L’addio trionfale di Monique Veaute
Nel giardino dell’Hotel dei Duchi, tra sorrisi commossi e numeri importanti, si chiude l’era Veaute con una conferenza stampa che sa di festa. E quando inizia a piovere, proprio mentre si parla del concerto in piazza, sembra quasi che il cielo voglia partecipare all’emozione generale.
“Abbiamo riportato il festival al livello internazionale che gli compete”
Il sindaco non nasconde l’orgoglio: “È tornata l’atmosfera del festival di una volta”. Cinque anni intensi al fianco di Monique Veaute e Paola Macchi hanno trasformato una fondazione in una macchina perfetta, capace di attrarre spettatori da tutta Italia e dall’estero.
“Anno durissimo questo”, ammette, “ma siamo diventati una fondazione matura che può gestire un festival ad alto livello”.
La soddisfazione è palpabile: il Festival dei Due Mondi è tornato a brillare sui palcoscenici internazionali, e la fondazione ha dimostrato di “saper scegliere il direttore artistico”. Un saluto elegante a chi parte, un augurio a chi arriverà.
I numeri che fanno sognare
Paola Macchi, sgrana i numeri di un quinquennio che ha del miracoloso: “31mila biglietti venduti, 925mila euro di incassi – il dato più alto da quando abbiamo memoria. Tutti i teatri pieni!”. Dietro al successo, 68 compagnie, 800 artisti, 300 persone di staff e un milione di euro accantonato per il futuro.
Ma non è solo questione di cifre. Gli spazi sono stati riqualificati, costumi e manifesti riordinati e catalogati con l’aiuto degli studenti, collaboratori formati con cura. “Ventimila contatti fidelizzati”, dice Macchi con un sorriso. “Il festival è una responsabilità culturale, un’avventura faticosa ma anche divertente”.
Il ringraziamento che commuove
Monique Veaute, sempre elegante anche nell’addio, dedica le sue parole a chi lavora nell’ombra: “Ringrazio tutto lo staff del festival, quei settori con poca visibilità che permettono alla macchina di funzionare”. Poi l’affetto per Ada Urbani, “amica del festival”, per Duccio Marignoli e per tutti coloro che hanno aperto le loro case. “La città di Spoleto ha fatto il suo lavoro”, sottolinea, mentre nomina Anna Fendi che “è stata gran parte della storia di questo festival e ci mette in contatto con la memoria”.
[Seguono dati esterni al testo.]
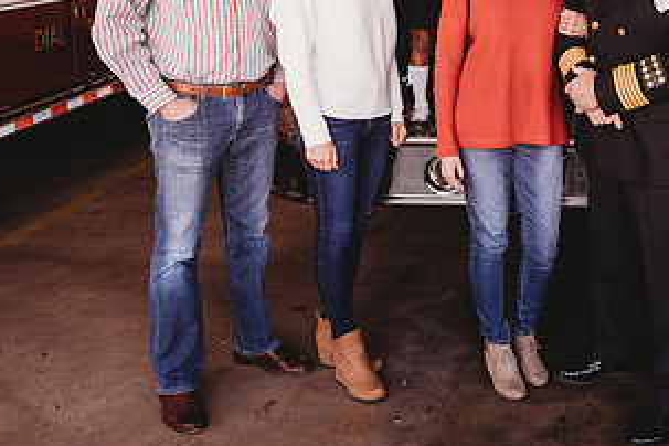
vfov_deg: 28.5
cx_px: 570
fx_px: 855
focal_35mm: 46
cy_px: 74
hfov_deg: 40.3
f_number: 3.2
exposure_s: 1/250
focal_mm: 24
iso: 400
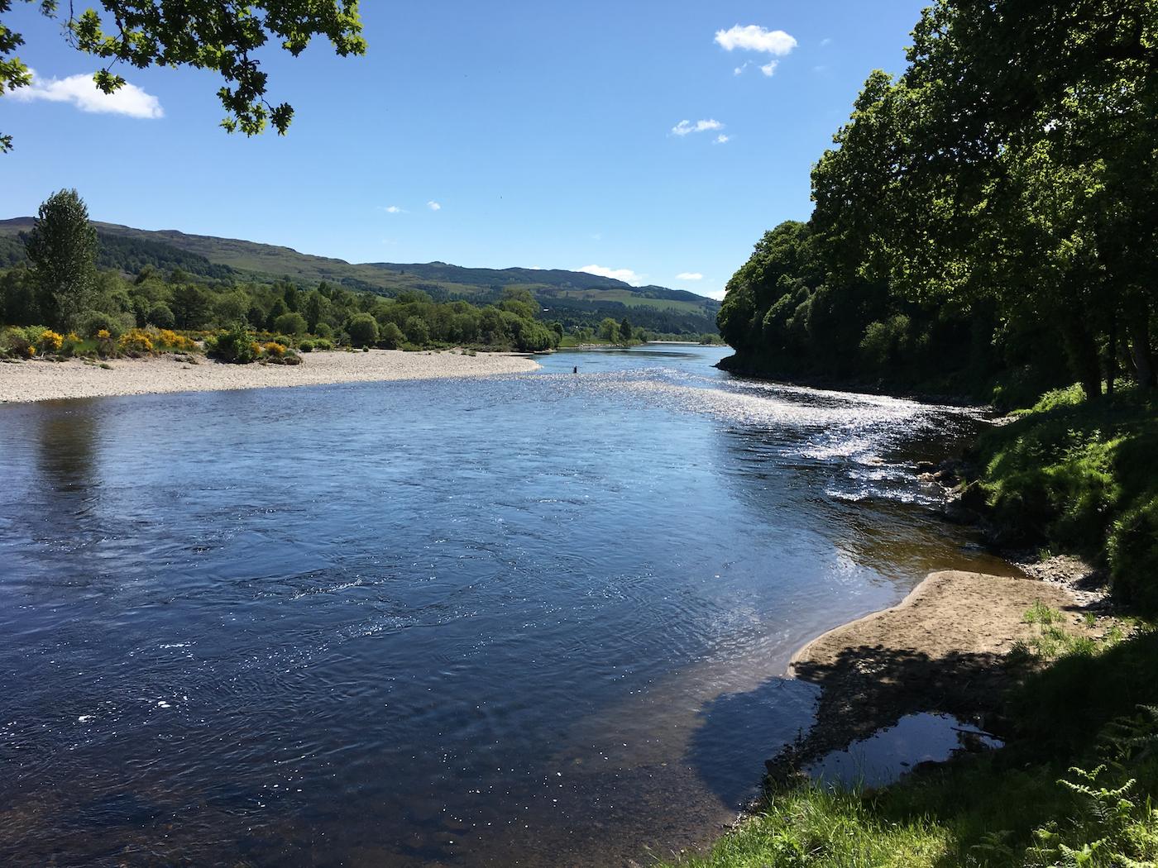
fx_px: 970
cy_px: 434
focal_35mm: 29
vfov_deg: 48.2
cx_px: 579
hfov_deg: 61.7
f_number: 2.2
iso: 25
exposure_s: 1/2079
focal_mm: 4.15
Un pensiero speciale per Marina Mahler e per tutti gli altri che hanno reso possibile questo sogno.
La pergamena e l’arazzo della Regina Cristina
Momento clou della conferenza: Ada Urbani arriva con una pergamena, chiamando sul palco Duccio Marignoli, Anna Fendi e altri mecenati. Un assegno di oltre 20mila euro per il restauro dell’arazzo della Regina Cristina. Un gesto che sa di continuità, di amore per la bellezza.
Anna Fendi, 92 anni portati con grazia regale, ringrazia ricordando la sorella Carla e il Maestro Menotti. È lei la mamma di Maria Teresa Venturini Fendi, ed è lei che rappresenta la memoria storica del festival. Ada Urbani non dimentica Gianni Toscano, mentre Duccio Marignoli ricorda Bruno Toscano. Nomi che sono storia, volti che hanno fatto grande Spoleto.
La sfida del futuro
“Stiamo lavorando per dotare la città di più spazi e più opportunità”, promette il sindaco. L’obiettivo è chiaro: aumentare la qualità per non perdere attrattività. Un invito al sistema turistico a partecipare alla crescita, una città che “deve imparare ad essere aperta e non chiudersi per il futuro”.
L’importante è “non perdere questo glamour che si è formato”, perché Spoleto ha ritrovato la sua magia. E mentre le prime gocce iniziano a cadere, sembra quasi che il cielo voglia benedire questo momento di passaggio.
L’eredità di un’epoca
Con i numeri record di questa 68ª edizione, Monique Veaute lascia un’eredità preziosa: un festival tornato al centro del dibattito culturale internazionale, una fondazione solida, una città che ha ritrovato il suo splendore.
Dal 2026 toccherà a Daniele Cipriani raccogliere il testimone, ma intanto Spoleto può guardare al futuro con la consapevolezza di aver vissuto cinque anni straordinari. Anni in cui la cultura ha dimostrato di essere non solo bella, ma anche economicamente sostenibile. Anni in cui il festival ha ritrovato la sua anima internazionale senza perdere le radici umbre.
E se il cielo ha pianto di gioia durante la conferenza stampa, forse è perché anche lui sa che certe storie meritano di essere celebrate con ogni forma d’arte. Anche quella della pioggia.